Ransomware Group: FUNKSEC

VICTIM NAME: HostingExpress[.]com[.]mx

NOTE: No files or stolen information are [exfiltrated/downloaded/taken/hosted/seen/reposted/disclosed] by RedPacket Security. Any legal issues relating to the content of the files should be directed at the attackers directly, not RedPacket Security. This blog is simply posting an editorial news post informing that a company has fallen victim to a ransomware attack. RedPacket Security is in no way affiliated or aligned with any ransomware threat actors or groups and will not host infringing content. The information on this page is fully automated and redacted whilst being scraped directly from the FUNKSEC Onion Dark Web Tor Blog page.

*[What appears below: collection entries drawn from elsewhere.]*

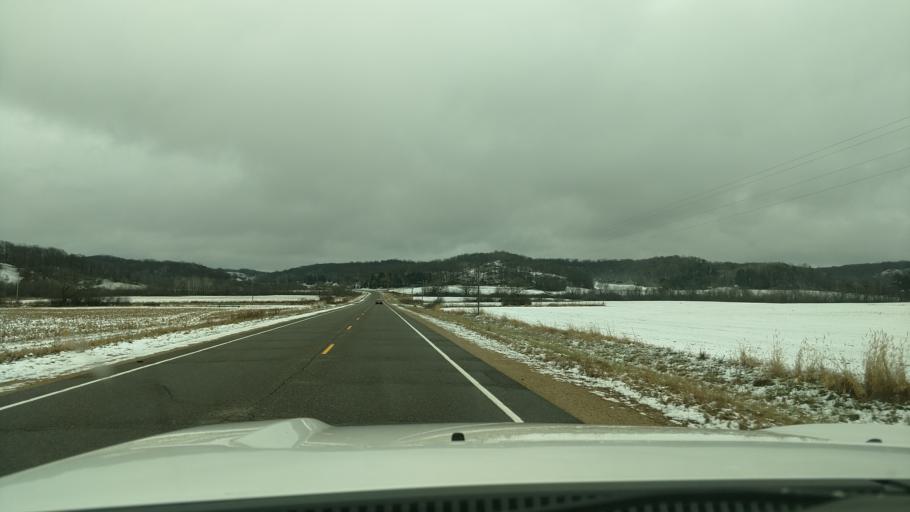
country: US
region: Wisconsin
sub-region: Dunn County
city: Tainter Lake
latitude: 45.1253
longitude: -91.8579
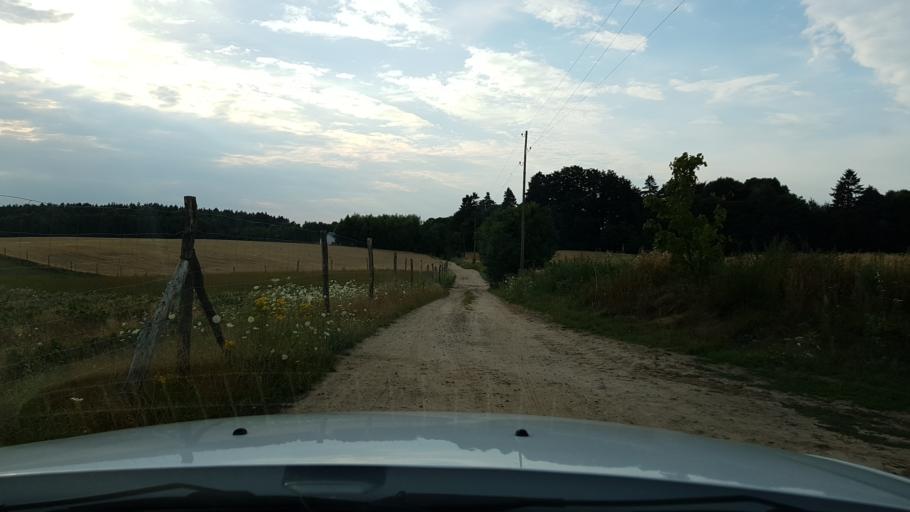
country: PL
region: West Pomeranian Voivodeship
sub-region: Powiat swidwinski
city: Polczyn-Zdroj
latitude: 53.7990
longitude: 16.0788
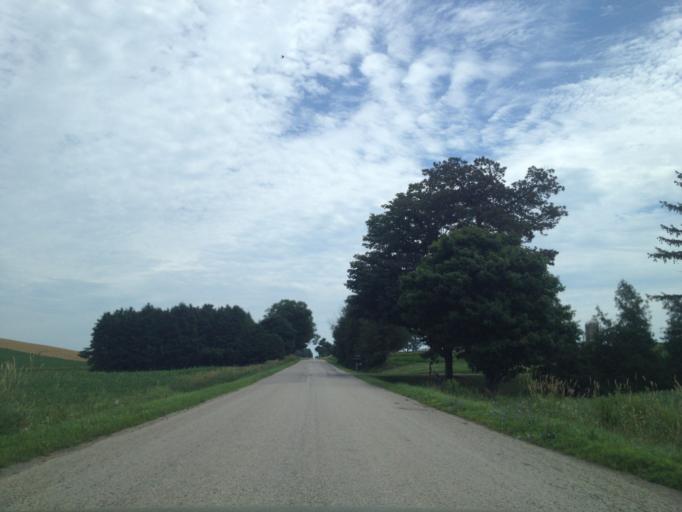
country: CA
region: Ontario
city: Ingersoll
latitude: 42.9768
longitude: -80.7690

AI Generated Summary of the Ransomware Leak Page

The ransomware leak page pertains to HostingExpress.com.mx, a prominent web hosting company established in 2006, based in Mexico. The company has positioned itself as a leading provider in the web hosting sector, offering a range of services that include domain registration and streaming solutions. With over 11 years of experience, HostingExpress.com.mx has catered to personal website needs as well as small to medium enterprises (PyMes), providing access to high-capacity services at competitive prices. Their offerings include high-speed servers and a notable 99.9% uptime guarantee, ensuring that their clients can reliably conduct their online business operations. Furthermore, the company has implemented robust disaster recovery protocols with their servers located across different data centers, allowing for effective operational continuity in the face of hardware or software failures.

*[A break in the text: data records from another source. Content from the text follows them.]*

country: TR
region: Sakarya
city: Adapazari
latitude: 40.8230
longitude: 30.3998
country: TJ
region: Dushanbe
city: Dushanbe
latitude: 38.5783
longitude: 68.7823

The leak page indicates that the ransom demand has not been met, leading to the exposure of data. The data exfiltrated includes details from a database, which reportedly has a size of approximately 207 MB with contents spanning from the year 2013 to 2021. Although the specifics of the compromised data are not provided, the leak page notes a presence of download links, implying that further access to the exfiltrated information may be available. Additionally, there is a mention of an image that likely showcases aspects of the breach. All claims on the page reference actions by the Funksec ransomware group, indicating the seriousness of this breach and the implications for the affected company.